I am aware that there are resources out there, should I ever wish to educate myself on the science of machine learning, but for now, I am happy with my naive and somewhat theatrical understanding. Instead, I would rather focus my attention on the artists behind the emerald curtain. Thank you very much, Frank Poncelet, Ava Khan, Sqrt of Pi, NFTPhoenix, Cosmonutty and Rick Vito, for answering my many questions and furthering my comprehension of generative art and artists. From our conversations, I can now successfully describe AI art-making as a simplified four-step process: training, generation, curation, and post-production.

Training

All AI requires training. This is where an AI program is fed many different inputs, mostly images, in order to define parameters; for example, introducing a program to thousands of images of coffee mugs allows the AI to recognise what ‘coffee mug’ means visually. Some artists outsource this step by utilizing pre-trained neural networks found in some style transfer programs. Other artists use ‘secret programs’ to collect their immense datasets, which they then feed to their AI, and another utilizes ‘secret experts’ to train their AI for them.

“Having a well-trained neural network is paramount, and it is what enables you to have such control in tweaking the parameters.” -Rick Vito.
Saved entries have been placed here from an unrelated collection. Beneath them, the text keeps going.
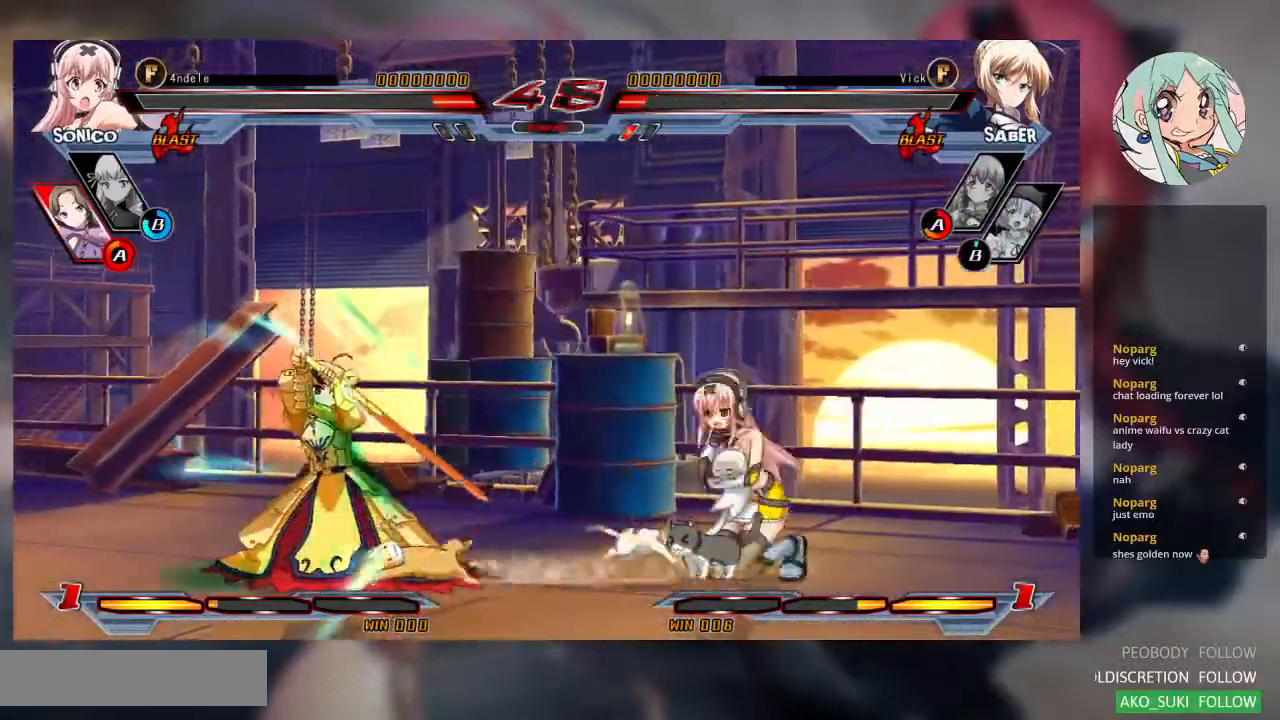
{"dt_ms": 500, "buttons": [], "left_stick": "center", "events": [[333, "left_stick", "up-left"], [500, "left_stick", "center"]]}
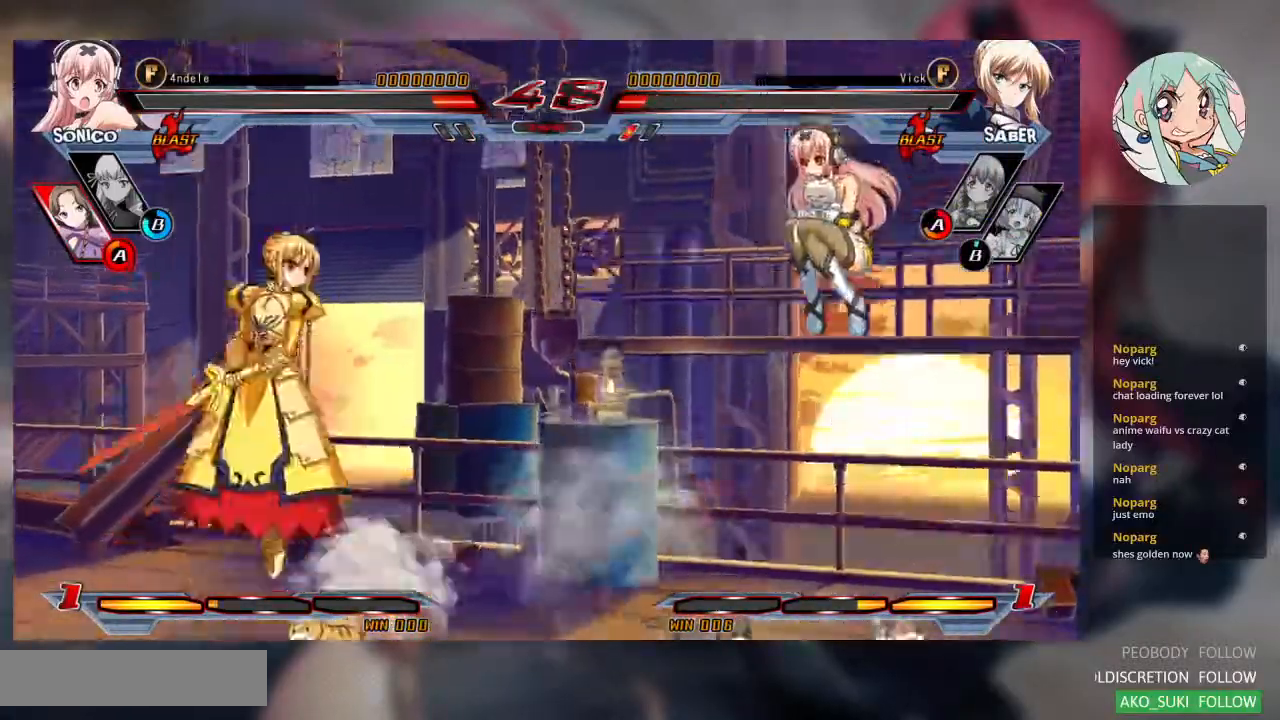
{"dt_ms": 500, "buttons": ["TRIANGLE"], "left_stick": "center", "events": [[33, "left_stick", "right"], [100, "left_stick", "center"], [167, "left_stick", "right"], [300, "left_stick", "center"], [400, "TRIANGLE", "down"]]}
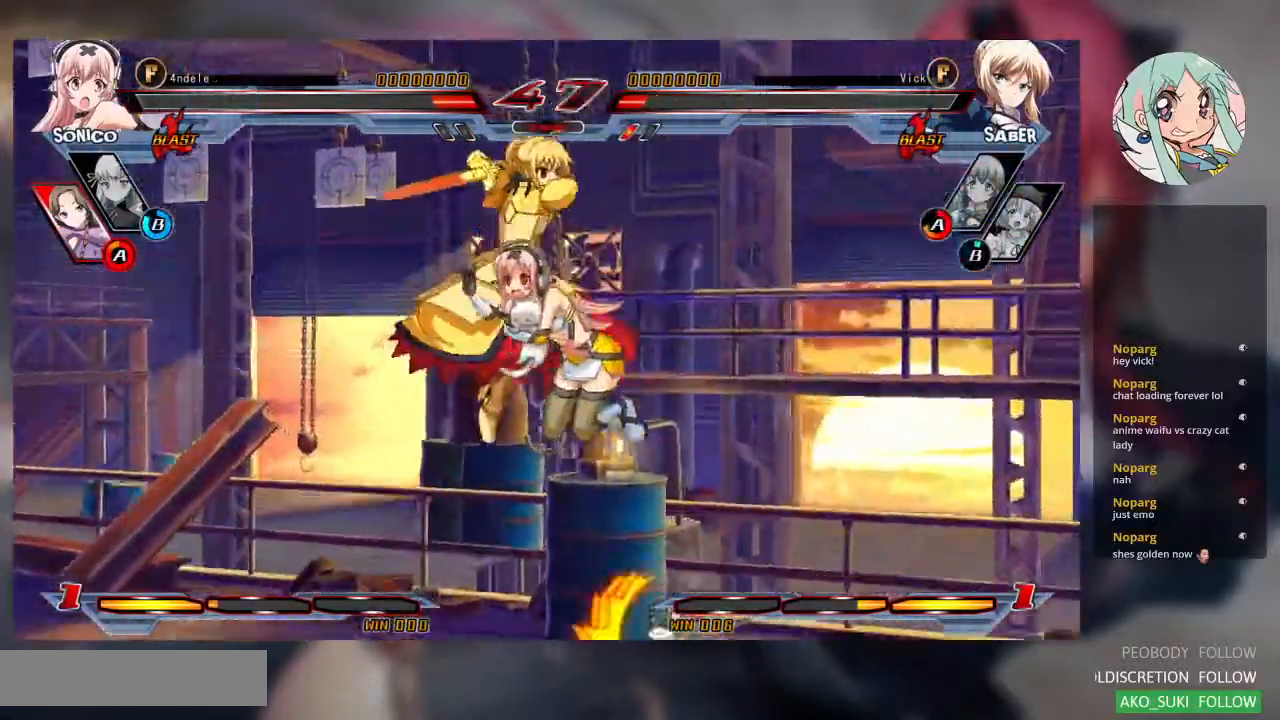
{"dt_ms": 500, "buttons": [], "left_stick": "right", "events": [[33, "TRIANGLE", "up"], [367, "left_stick", "right"]]}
Outsourcing training seems common as it allows artists to focus on the other parts of the process where they feel more creative. Still, it is worth noting some AI artists feel training is a significant part of their creative process.

“In the beginning the artist is a teacher, compiling images for the model to learn from and adjusting the inputs as the outputs emerge. I collect my dataset by looking for public domain images similar to the category I want to generate. I download hundreds or thousands of them and then look through them 1 by 1.” -Sqrt of Pi

Generation

After training comes generation. Due to my limited technical knowledge, this is the part that remains most hazy to me. From my conversations, it seems artists can set their own parameters for things such as contrast and colour, but depending on how their AI was trained, they could also create sliders for things like less ‘coffee mug’ and more ‘German Shepherd’.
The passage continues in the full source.